Is Snoring Preventing Adequate Sleep?

Snoring is a harsh, hoarse sound that occurs when breathing is obstructed while one is sleeping.  Oftentimes, snoring indicates a serious health concern. It can also be a nuisance to a spouse or partner.

What is Snoring?

Persistent loud snoring could be an indication of sleep apnea, which blocks the airway and interrupts the restorative REM sleep cycles. Untreated apnea can lead to long-term health conditions like diabetes, cardiovascular disease, and even play a role in obesity. Furthermore, snoring interrupts sleep patterns and can lead to daytime fatigue and loss of focus, which can be extremely hazardous in the workplace and normal daily activities, such as driving.

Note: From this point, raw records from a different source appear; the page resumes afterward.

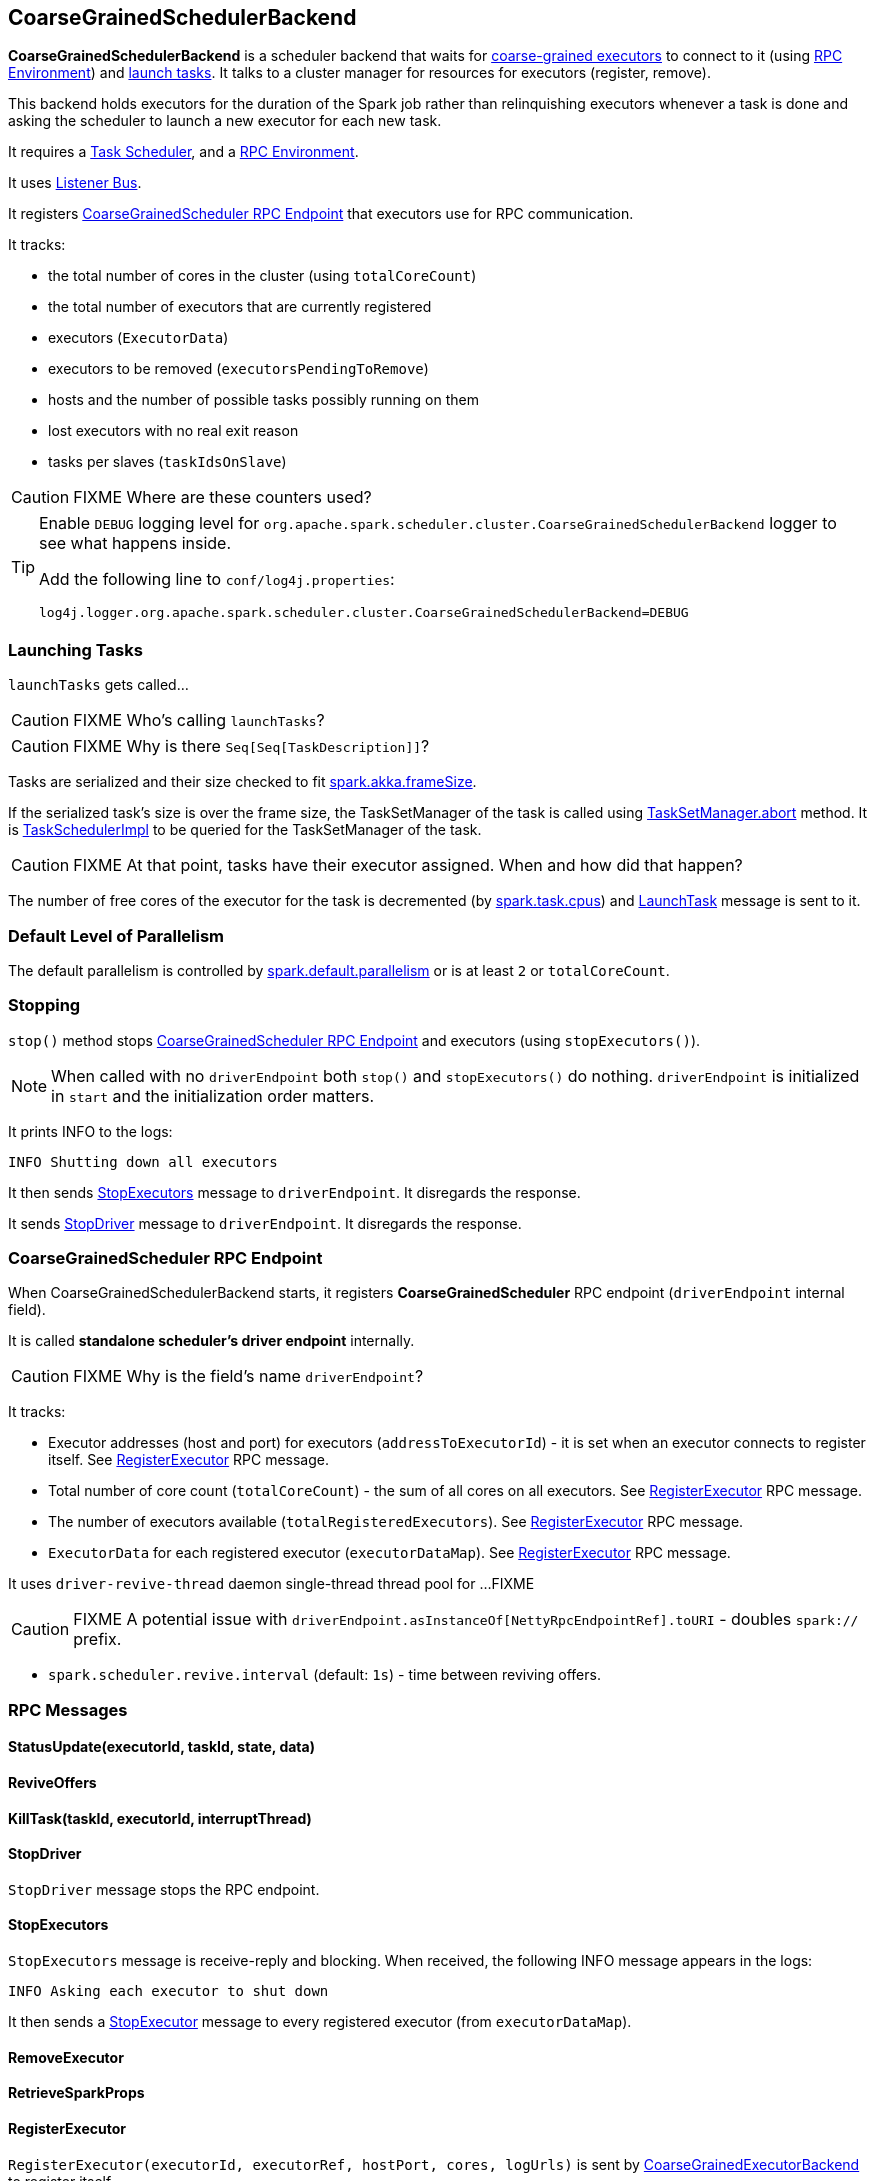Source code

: == CoarseGrainedSchedulerBackend

*CoarseGrainedSchedulerBackend* is a scheduler backend that waits for link:spark-executor-backends-coarse-grained.adoc[coarse-grained executors] to connect to it (using link:spark-rpc.adoc[RPC Environment]) and <<launching-tasks, launch tasks>>. It talks to a cluster manager for resources for executors (register, remove).

This backend holds executors for the duration of the Spark job rather than relinquishing executors whenever a task is done and asking the scheduler to launch a new executor for each new task.

It requires a link:spark-taskscheduler.adoc[Task Scheduler], and a link:spark-rpc.adoc[RPC Environment].

It uses link:spark-scheduler-listeners.adoc[Listener Bus].

It registers <<CoarseGrainedScheduler, CoarseGrainedScheduler RPC Endpoint>> that executors use for RPC communication.

It tracks:

* the total number of cores in the cluster (using `totalCoreCount`)
* the total number of executors that are currently registered
* executors (`ExecutorData`)
* executors to be removed (`executorsPendingToRemove`)
* hosts and the number of possible tasks possibly running on them
* lost executors with no real exit reason
* tasks per slaves (`taskIdsOnSlave`)

CAUTION: FIXME Where are these counters used?

[TIP]
====
Enable `DEBUG` logging level for `org.apache.spark.scheduler.cluster.CoarseGrainedSchedulerBackend` logger to see what happens inside.

Add the following line to `conf/log4j.properties`:

```
log4j.logger.org.apache.spark.scheduler.cluster.CoarseGrainedSchedulerBackend=DEBUG
```
====

=== [[launching-tasks]] Launching Tasks

`launchTasks` gets called...

CAUTION: FIXME Who's calling `launchTasks`?

CAUTION: FIXME Why is there `Seq[Seq[TaskDescription]]`?

Tasks are serialized and their size checked to fit <<settings, spark.akka.frameSize>>.

If the serialized task's size is over the frame size, the TaskSetManager of the task is called using link:spark-tasksetmanager.adoc#aborting-taskset[TaskSetManager.abort] method. It is link:spark-taskscheduler.adoc[TaskSchedulerImpl] to be queried for the TaskSetManager of the task.

CAUTION: FIXME At that point, tasks have their executor assigned. When and how did that happen?

The number of free cores of the executor for the task is decremented (by link:spark-taskscheduler.adoc#settings[spark.task.cpus]) and link:spark-executor-backends-coarse-grained.adoc#LaunchTask[LaunchTask] message is sent to it.

=== [[defaultParallelism]] Default Level of Parallelism

The default parallelism is controlled by <<settings, spark.default.parallelism>> or is at least `2` or `totalCoreCount`.

=== Stopping

`stop()` method stops <<CoarseGrainedScheduler, CoarseGrainedScheduler RPC Endpoint>> and executors (using `stopExecutors()`).

NOTE: When called with no `driverEndpoint` both `stop()` and `stopExecutors()` do nothing. `driverEndpoint` is initialized in `start` and the initialization order matters.

It prints INFO to the logs:

```
INFO Shutting down all executors
```

It then sends <<StopExecutors, StopExecutors>> message to `driverEndpoint`. It disregards the response.

It sends <<StopDriver, StopDriver>> message to `driverEndpoint`. It disregards the response.

=== [[CoarseGrainedScheduler]] CoarseGrainedScheduler RPC Endpoint

When CoarseGrainedSchedulerBackend starts, it registers *CoarseGrainedScheduler* RPC endpoint (`driverEndpoint` internal field).

It is called *standalone scheduler's driver endpoint* internally.

CAUTION: FIXME Why is the field's name `driverEndpoint`?

It tracks:

* Executor addresses (host and port) for executors (`addressToExecutorId`) - it is set when an executor connects to register itself. See <<RegisterExecutor, RegisterExecutor>> RPC message.
* Total number of core count (`totalCoreCount`) - the sum of all cores on all executors. See <<RegisterExecutor, RegisterExecutor>> RPC message.
* The number of executors available (`totalRegisteredExecutors`). See <<RegisterExecutor, RegisterExecutor>> RPC message.
* `ExecutorData` for each registered executor (`executorDataMap`). See <<RegisterExecutor, RegisterExecutor>> RPC message.

It uses `driver-revive-thread` daemon single-thread thread pool for ...FIXME

CAUTION: FIXME A potential issue with `driverEndpoint.asInstanceOf[NettyRpcEndpointRef].toURI` - doubles `spark://` prefix.

* `spark.scheduler.revive.interval` (default: `1s`) - time between reviving offers.

=== [[messages]] RPC Messages

==== StatusUpdate(executorId, taskId, state, data)

==== ReviveOffers

====  KillTask(taskId, executorId, interruptThread)

==== [[StopDriver]] StopDriver

`StopDriver` message stops the RPC endpoint.

==== StopExecutors

`StopExecutors` message is receive-reply and blocking. When received, the following INFO message appears in the logs:

```
INFO Asking each executor to shut down
```

It then sends a link:spark-executor-backends-coarse-grained.adoc#StopExecutor[StopExecutor] message to every registered executor (from `executorDataMap`).

==== RemoveExecutor

==== RetrieveSparkProps

==== [[RegisterExecutor]] RegisterExecutor

`RegisterExecutor(executorId, executorRef, hostPort, cores, logUrls)` is sent by link:spark-executor-backends-coarse-grained.adoc[CoarseGrainedExecutorBackend] to register itself.

.Executor registration (RegisterExecutor RPC message flow)
image::images/CoarseGrainedSchedulerBackend-RegisterExecutor-event.png[align="center"]

Only one executor can register as `executorId`.

```
INFO Registered executor [executorRef] ([executorAddress]) with ID [executorId]
```

It does internal bookkeeping like updating `addressToExecutorId`, `totalCoreCount`, and `totalRegisteredExecutors`, `executorDataMap`.

When `numPendingExecutors` is more than `0`, the following is printed out to the logs:

```
DEBUG Decremented number of pending executors ([numPendingExecutors] left)
```

It replies with `RegisteredExecutor(executorAddress.host)` (consult link:spark-executor-backends.adoc#messages[RPC Messages] of CoarseGrainedExecutorBackend).

It then announces the new executor by posting `SparkListenerExecutorAdded` on link:spark-scheduler-listeners.adoc#listener-bus[LiveListenerBus].

`makeOffers` is called. It is described as _"Make fake resource offers on all executors"_.

CAUTION: FIXME What are *fake resource offers*? Review `makeOffers` in `DriverEndpoint`.

=== [[settings]] Settings

* `spark.akka.frameSize` (default: `128` and not greater than `2047m` - `200k` for extra data in an Akka message) - largest frame size for Akka messages (serialized tasks or task results) in MB.
* `spark.default.parallelism` (default: maximum of `totalCoreCount` and 2) - link:spark-scheduler-backends.adoc#defaultParallelism[default parallelism] for the scheduler backend.
* `spark.scheduler.minRegisteredResourcesRatio` (default: `0`) - double value between 0 and 1. FIXME
* `spark.scheduler.maxRegisteredResourcesWaitingTime` (default: `30s`) FIXME
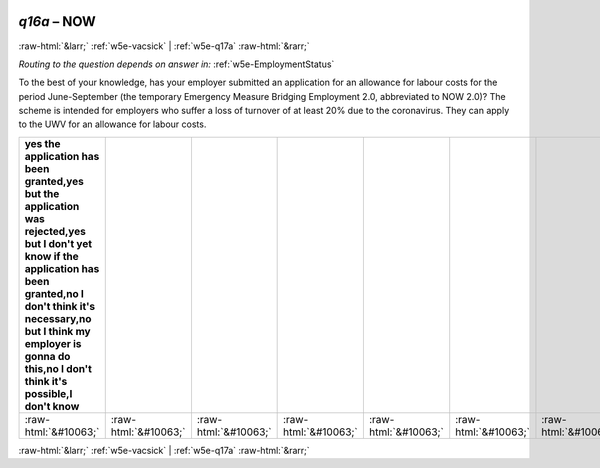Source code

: .. _w5e-q16a: 

 
 .. role:: raw-html(raw) 
        :format: html 
 
`q16a` – NOW
=================== 


:raw-html:`&larr;` :ref:`w5e-vacsick` | :ref:`w5e-q17a` :raw-html:`&rarr;` 
 
*Routing to the question depends on answer in:* :ref:`w5e-EmploymentStatus` 

To the best of your knowledge, has your employer submitted an application for an allowance for labour costs for the period June-September (the temporary Emergency Measure Bridging Employment 2.0, abbreviated to NOW 2.0)? The scheme is intended for employers who suffer a loss of turnover of at least 20% due to the coronavirus. They can apply to the UWV for an allowance for labour costs.
 
.. csv-table:: 
   :delim: | 
   :header: yes the application has been granted,yes but the application was rejected,yes but I don't yet know if the application has been granted,no I don't think it's necessary,no but I think my employer is gonna do this,no I don't think it's possible,I don't know 
 
           :raw-html:`&#10063;`|:raw-html:`&#10063;`|:raw-html:`&#10063;`|:raw-html:`&#10063;`|:raw-html:`&#10063;`|:raw-html:`&#10063;`|:raw-html:`&#10063;` 

.. image:: ../_screenshots/w5-q16a.png 


:raw-html:`&larr;` :ref:`w5e-vacsick` | :ref:`w5e-q17a` :raw-html:`&rarr;` 
 
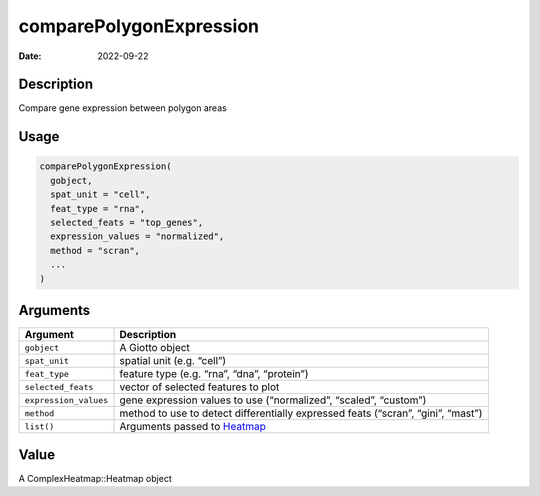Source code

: ========================
comparePolygonExpression
========================

:Date: 2022-09-22

Description
===========

Compare gene expression between polygon areas

Usage
=====

.. code:: r

   comparePolygonExpression(
     gobject,
     spat_unit = "cell",
     feat_type = "rna",
     selected_feats = "top_genes",
     expression_values = "normalized",
     method = "scran",
     ...
   )

Arguments
=========

+-------------------------------+--------------------------------------+
| Argument                      | Description                          |
+===============================+======================================+
| ``gobject``                   | A Giotto object                      |
+-------------------------------+--------------------------------------+
| ``spat_unit``                 | spatial unit (e.g. “cell”)           |
+-------------------------------+--------------------------------------+
| ``feat_type``                 | feature type (e.g. “rna”, “dna”,     |
|                               | “protein”)                           |
+-------------------------------+--------------------------------------+
| ``selected_feats``            | vector of selected features to plot  |
+-------------------------------+--------------------------------------+
| ``expression_values``         | gene expression values to use        |
|                               | (“normalized”, “scaled”, “custom”)   |
+-------------------------------+--------------------------------------+
| ``method``                    | method to use to detect              |
|                               | differentially expressed feats       |
|                               | (“scran”, “gini”, “mast”)            |
+-------------------------------+--------------------------------------+
| ``list()``                    | Arguments passed to                  |
|                               | `Heatmap <#heatmap>`__               |
+-------------------------------+--------------------------------------+

Value
=====

A ComplexHeatmap::Heatmap object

Some amount of snoring is considered normal and harmless, such as during times of illness when the nasal passageways are stuffed and swollen. When you fall asleep, the muscles in the throat relax and the airways narrow. For some people, they narrow too much, so they are forcing air in and out of these narrowed tubes and creating a vibration in the surrounding tissues. This is what creates that harsh, hoarse, vibrating sound.

Causes of Snoring

About half of all adults in the US snore occasionally. Snoring can be caused by a variety of conditions, including:

  • Deviated septum
  • Nasal polyps
  • Enlarged uvula, tonsils, or tongue
  • Elongated soft palate
  • Small jawbone
  • Large neck size
  • Smoking
  • Frequent allergies

Is it Sleep Apnea?

There are several types of sleep apnea, but snoring is the most common symptom of all types.  Symptoms include:

  • Insomnia (difficulty falling or staying asleep)
  • Excessive daytime sleepiness
  • Difficulty with focus and concentration
  • Problems with memory
  • Irritability and inability to cope with stress
  • Anxiety
  • Frequent bouts of depression
  • Headaches, especially upon wakening in the morning

Treatment for Snoring

Generally, the first line of treatment for snoring is lifestyle changes, i.e., weight loss, avoiding alcohol, changing sleep position, and treating nasal congestion. If obstructive sleep apnea is the cause of snoring, then other treatments may be considered including:

  • Use of oral appliances
  • Continuous positive airway pressure (CPAP) machine
  • Surgery (traditional or laser)

The most common treatment for this type of snoring is the use of a CPAP machine or an oral appliance. The CPAP involves wearing a mask that pressurizes oxygen while you sleep. The mask is attached to a pump that provides enough oxygen to keep the airways open. As many people find this an uncomfortable treatment measure due to the mask and loud noise of the machine, oral appliances such as a form-fitting dental mouthpiece may be considered. It advances the position of the jaw, soft palate, and tongue to keep the airways open.